» Task details
Please reproduce all of the data exactly as it appears, but skip the pictures.

**********

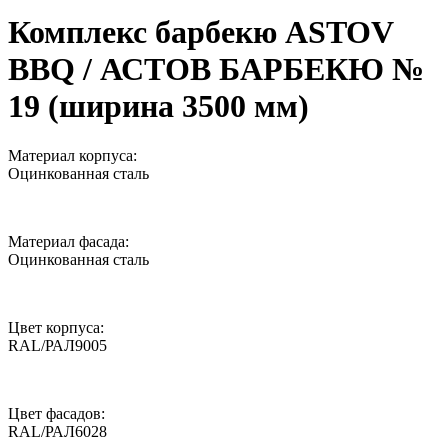
Комплекс барбекю ASTOV
BBQ / АСТОВ БАРБЕКЮ №
19 (ширина 3500 мм)
Материал корпуса:
Оцинкованная сталь
Материал фасада:
Оцинкованная сталь
Цвет корпуса:
RAL/РАЛ9005
Цвет фасадов:
RAL/РАЛ6028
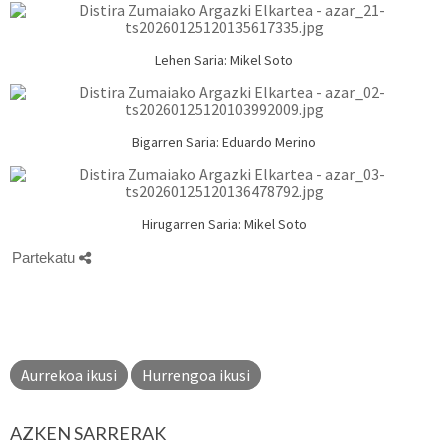
Lehen Saria: Mikel Soto
Bigarren Saria: Eduardo Merino
Hirugarren Saria: Mikel Soto
Partekatu
Aurrekoa ikusi
Hurrengoa ikusi
AZKEN SARRERAK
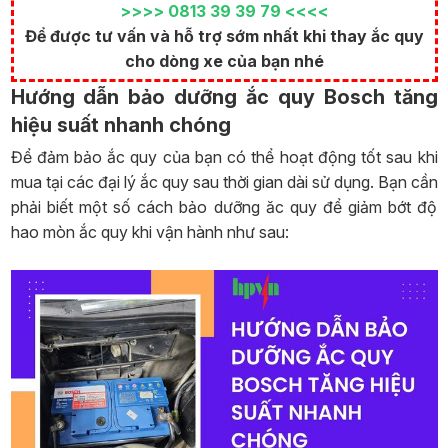
>>>> 0813 39 39 79 <<<<
Để được tư vấn và hỗ trợ sớm nhất khi thay ắc quy
cho dòng xe của bạn nhé
Hướng dẫn bảo dưỡng ắc quy Bosch tăng
hiệu suất nhanh chóng
Để đảm bảo ắc quy của bạn có thể hoạt động tốt sau khi
mua tại các đại lý ắc quy sau thời gian dài sử dụng. Bạn cần
phải biết một số cách bảo dưỡng ăc quy để giảm bớt độ
hao mòn ắc quy khi vận hành như sau:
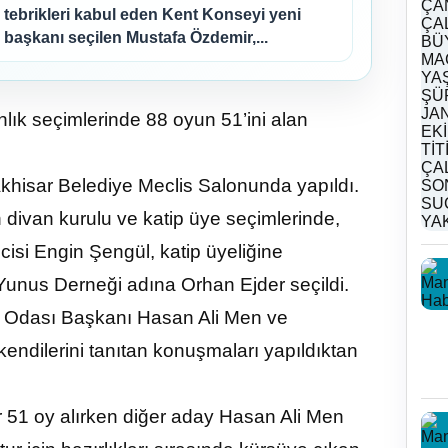
tebrikleri kabul eden Kent Konseyi yeni
başkanı seçilen Mustafa Özdemir,...
lık seçimlerinde 88 oyun 51’ini alan
Akhisar Belediye Meclis Salonunda yapıldı.
n divan kurulu ve katip üye seçimlerinde,
isi Engin Şengül, katip üyeliğine
unus Derneği adına Orhan Ejder seçildi.
f Odası Başkanı Hasan Ali Men ve
ndilerini tanıtan konuşmaları yapıldıktan
r 51 oy alırken diğer aday Hasan Ali Men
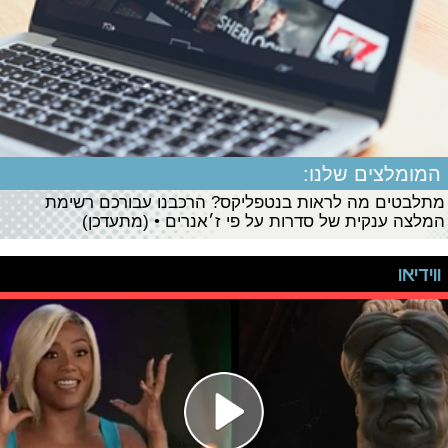
המומלצים שלנו:
מתלבטים מה לראות בנטפליקס? הרכבנו עבורכם רשימת
המלצה ענקית של סדרות על פי ז׳אנרים • (מתעדכן)
ווידיאו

**********

» Your response
Комплекс барбекю ASTOV
BBQ / АСТОВ БАРБЕКЮ №
19 (ширина 3500 мм)
Материал корпуса:
Оцинкованная сталь
Материал фасада:
Оцинкованная сталь
Цвет корпуса:
RAL/РАЛ9005
Цвет фасадов:
RAL/РАЛ6028
Lehen Saria: Mikel Soto
Bigarren Saria: Eduardo Merino
Hirugarren Saria: Mikel Soto
Partekatu
Aurrekoa ikusi
Hurrengoa ikusi
AZKEN SARRERAK
>>>> 0813 39 39 79 <<<<
Để được tư vấn và hỗ trợ sớm nhất khi thay ắc quy
cho dòng xe của bạn nhé
Hướng dẫn bảo dưỡng ắc quy Bosch tăng
hiệu suất nhanh chóng
Để đảm bảo ắc quy của bạn có thể hoạt động tốt sau khi
mua tại các đại lý ắc quy sau thời gian dài sử dụng. Bạn cần
phải biết một số cách bảo dưỡng ăc quy để giảm bớt độ
hao mòn ắc quy khi vận hành như sau:
tebrikleri kabul eden Kent Konseyi yeni
başkanı seçilen Mustafa Özdemir,...
lık seçimlerinde 88 oyun 51’ini alan
Akhisar Belediye Meclis Salonunda yapıldı.
n divan kurulu ve katip üye seçimlerinde,
isi Engin Şengül, katip üyeliğine
unus Derneği adına Orhan Ejder seçildi.
f Odası Başkanı Hasan Ali Men ve
ndilerini tanıtan konuşmaları yapıldıktan
r 51 oy alırken diğer aday Hasan Ali Men
המומלצים שלנו:
מתלבטים מה לראות בנטפליקס? הרכבנו עבורכם רשימת
המלצה ענקית של סדרות על פי ז׳אנרים • (מתעדכן)
ווידיאו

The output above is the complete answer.